An open-source dev tool gets cited in 6 of 10 LLM answers in 60 days
GitHub repo with weak landing page. Fixed docs site, llms.txt, BLUF answers across docs. Strong GitHub-stars → strong brand-entity.
Open-source dev tool, ~4K GitHub stars, used by a few thousand devs, but invisible to ChatGPT + Claude for the canonical 'how do I X with [tool]' queries. Maintained by a 2-person team plus contributors.
Narrative
Week 1–2 was the diagnostic: scored 51. The shocking finding was that the existing docs site at /docs was a clean SSG built with VitePress but had zero LLM-discoverability features. Week 3 deployed /llms.txt + restructured top 30 pages with BLUF. Week 4–5 was the FAQPage + structural-depth pass. Week 6 was Wikidata submission (approved in 6 days). Week 7–8 was the case-study showcases. The key insight: an open-source tool with 4K stars has more brand-entity authority than most SaaS at 100K MRR — the OSS metric (stars + contributors + downloads) is actually a stronger Wikidata-citation signal than press mentions. By day 60, the cite rate on 'how do I X with [tool]' queries was 6 of 10 (vs <1 of 10 baseline) across ChatGPT, Claude, Perplexity, and AI Overviews.
Signals moved
Published /llms.txt + /llms-full.txt per the llmstxt.org spec. Linked to docs sitemap. Validated via VectorCite tool.
Rewrote the top 30 docs pages to lead with a 2-sentence direct answer before the conceptual context. Moved 'why we built this' below the fold.
Restructured docs from 'Getting started → API reference' to H2-segmented sub-question landing pages: 'How to install', 'How to configure auth', 'How to handle errors', etc.
Added FAQPage schema to every docs page with the top 5 most-asked questions on Discord / GitHub Issues.
4K GitHub stars + Wikipedia + Crunchbase already qualified the brand for Wikidata. Submitted Wikidata entry referencing the GitHub repo as primary external ID. Approved in 6 days.
Added citations to relevant RFCs, official docs (Node.js, Python, MDN), and academic papers in the conceptual sections.
Published 6 'How [company] uses [tool]' showcase pages, each with concrete code snippets + scale numbers from real users.
Takeaways
- 1.Open-source tools have an unfair advantage on brand-entity signals — GitHub stars + npm/PyPI downloads + contributor lists are all Wikidata-citation-grade external IDs.

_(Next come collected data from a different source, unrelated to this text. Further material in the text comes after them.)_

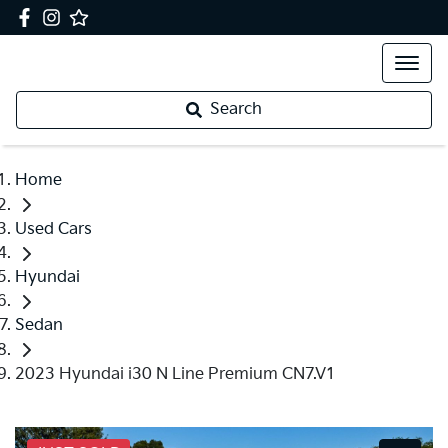
Search
Home
Used Cars
Hyundai
Sedan
2023 Hyundai i30 N Line Premium CN7.V1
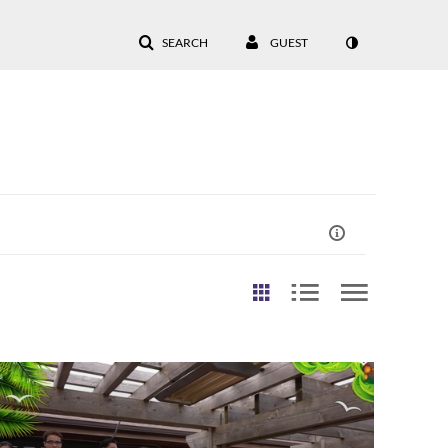
SEARCH
GUEST
st Update Date
Any Date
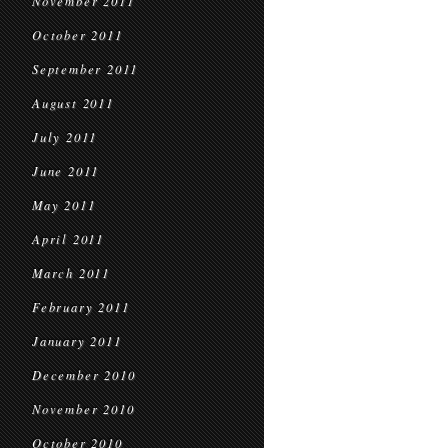
November 2011
October 2011
September 2011
August 2011
July 2011
June 2011
May 2011
April 2011
March 2011
February 2011
January 2011
December 2010
November 2010
October 2010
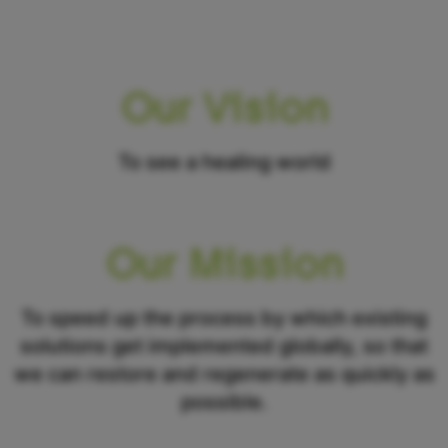
Our Vision
To see a healing world
Our Mission
To speed up the process by which existing
solutions get implemented globally, so that
we can restore and regenerate as quickly as
possible.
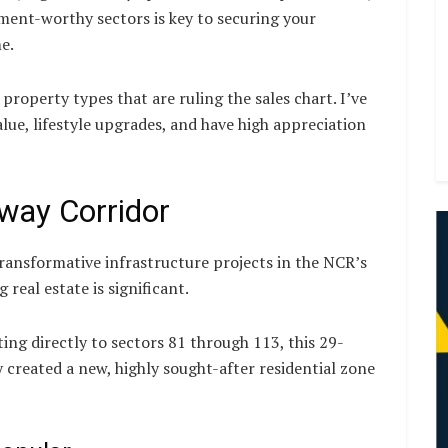
ent-worthy sectors is key to securing your
e.
 property types that are ruling the sales chart. I’ve
lue, lifestyle upgrades, and have high appreciation
way Corridor
ransformative infrastructure projects in the NCR’s
 real estate is significant.
ng directly to sectors 81 through 113, this 29-
y created a new, highly sought-after residential zone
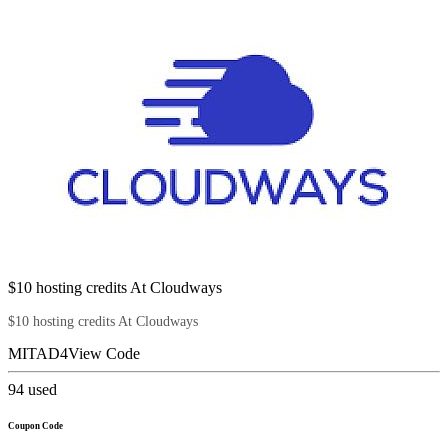
$10 hosting credits At Cloudways
$10 hosting credits At Cloudways
MITAD4
View Code
94
used
Coupon Code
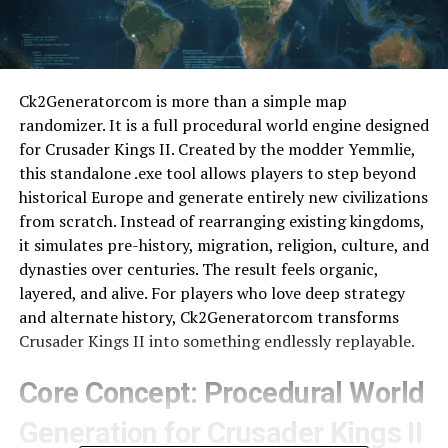
Ck2Generatorcom is more than a simple map
randomizer. It is a full procedural world engine designed
for Crusader Kings II. Created by the modder Yemmlie,
this standalone .exe tool allows players to step beyond
historical Europe and generate entirely new civilizations
from scratch. Instead of rearranging existing kingdoms,
it simulates pre-history, migration, religion, culture, and
dynasties over centuries. The result feels organic,
layered, and alive. For players who love deep strategy
and alternate history, Ck2Generatorcom transforms
Crusader Kings II into something endlessly replayable.
Core Concept: Procedural World
Generation for Crusader Kings II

Use them.
- 2.Documentation-first sites need to invert their structure for AEO: top pages should answer 'how do I X' not 'what is X'. The conceptual content goes below the fold.
- 3.llms.txt + llms-full.txt deserves to be treated as a publishing standard for open-source projects — it's how you tell AI engines what your canonical docs are vs the noisy GitHub README.